Saved data entries

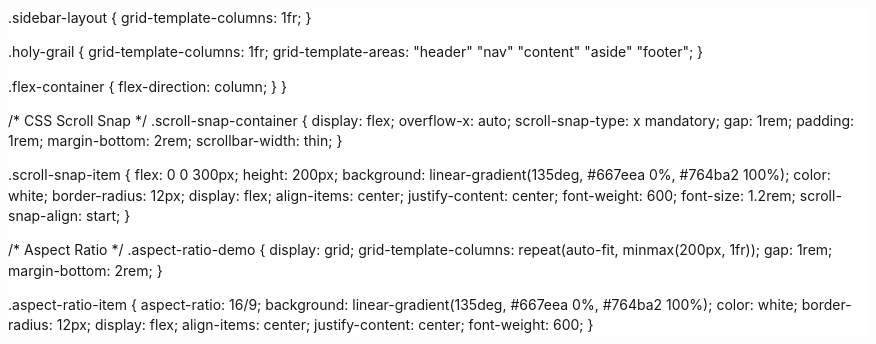   .sidebar-layout {
    grid-template-columns: 1fr;
  }
  
  .holy-grail {
    grid-template-columns: 1fr;
    grid-template-areas:
      "header"
      "nav"
      "content"
      "aside"
      "footer";
  }
  
  .flex-container {
    flex-direction: column;
  }
}

/* CSS Scroll Snap */
.scroll-snap-container {
  display: flex;
  overflow-x: auto;
  scroll-snap-type: x mandatory;
  gap: 1rem;
  padding: 1rem;
  margin-bottom: 2rem;
  scrollbar-width: thin;
}

.scroll-snap-item {
  flex: 0 0 300px;
  height: 200px;
  background: linear-gradient(135deg, #667eea 0%, #764ba2 100%);
  color: white;
  border-radius: 12px;
  display: flex;
  align-items: center;
  justify-content: center;
  font-weight: 600;
  font-size: 1.2rem;
  scroll-snap-align: start;
}

/* Aspect Ratio */
.aspect-ratio-demo {
  display: grid;
  grid-template-columns: repeat(auto-fit, minmax(200px, 1fr));
  gap: 1rem;
  margin-bottom: 2rem;
}

.aspect-ratio-item {
  aspect-ratio: 16/9;
  background: linear-gradient(135deg, #667eea 0%, #764ba2 100%);
  color: white;
  border-radius: 12px;
  display: flex;
  align-items: center;
  justify-content: center;
  font-weight: 600;
}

**TASK TO COMPLETE:** Format each line of the items above as a row in a Markdown table with the columns No. and Line, numbering rows in order and skipping blank lines. Leave the pictures out.

**YOUR RESPONSE:**
| No. | Line |
|---|---|
| 1 |    .sidebar-layout { |
| 2 |     grid-template-columns: 1fr; |
| 3 |   } |
| 4 |   .holy-grail { |
| 5 |     grid-template-columns: 1fr; |
| 6 |     grid-template-areas: |
| 7 |       "header" |
| 8 |       "nav" |
| 9 |       "content" |
| 10 |       "aside" |
| 11 |       "footer"; |
| 12 |   } |
| 13 |   .flex-container { |
| 14 |     flex-direction: column; |
| 15 |   } |
| 16 | } |
| 17 | /* CSS Scroll Snap */ |
| 18 | .scroll-snap-container { |
| 19 |   display: flex; |
| 20 |   overflow-x: auto; |
| 21 |   scroll-snap-type: x mandatory; |
| 22 |   gap: 1rem; |
| 23 |   padding: 1rem; |
| 24 |   margin-bottom: 2rem; |
| 25 |   scrollbar-width: thin; |
| 26 | } |
| 27 | .scroll-snap-item { |
| 28 |   flex: 0 0 300px; |
| 29 |   height: 200px; |
| 30 |   background: linear-gradient(135deg, #667eea 0%, #764ba2 100%); |
| 31 |   color: white; |
| 32 |   border-radius: 12px; |
| 33 |   display: flex; |
| 34 |   align-items: center; |
| 35 |   justify-content: center; |
| 36 |   font-weight: 600; |
| 37 |   font-size: 1.2rem; |
| 38 |   scroll-snap-align: start; |
| 39 | } |
| 40 | /* Aspect Ratio */ |
| 41 | .aspect-ratio-demo { |
| 42 |   display: grid; |
| 43 |   grid-template-columns: repeat(auto-fit, minmax(200px, 1fr)); |
| 44 |   gap: 1rem; |
| 45 |   margin-bottom: 2rem; |
| 46 | } |
| 47 | .aspect-ratio-item { |
| 48 |   aspect-ratio: 16/9; |
| 49 |   background: linear-gradient(135deg, #667eea 0%, #764ba2 100%); |
| 50 |   color: white; |
| 51 |   border-radius: 12px; |
| 52 |   display: flex; |
| 53 |   align-items: center; |
| 54 |   justify-content: center; |
| 55 |   font-weight: 600; |
| 56 | } |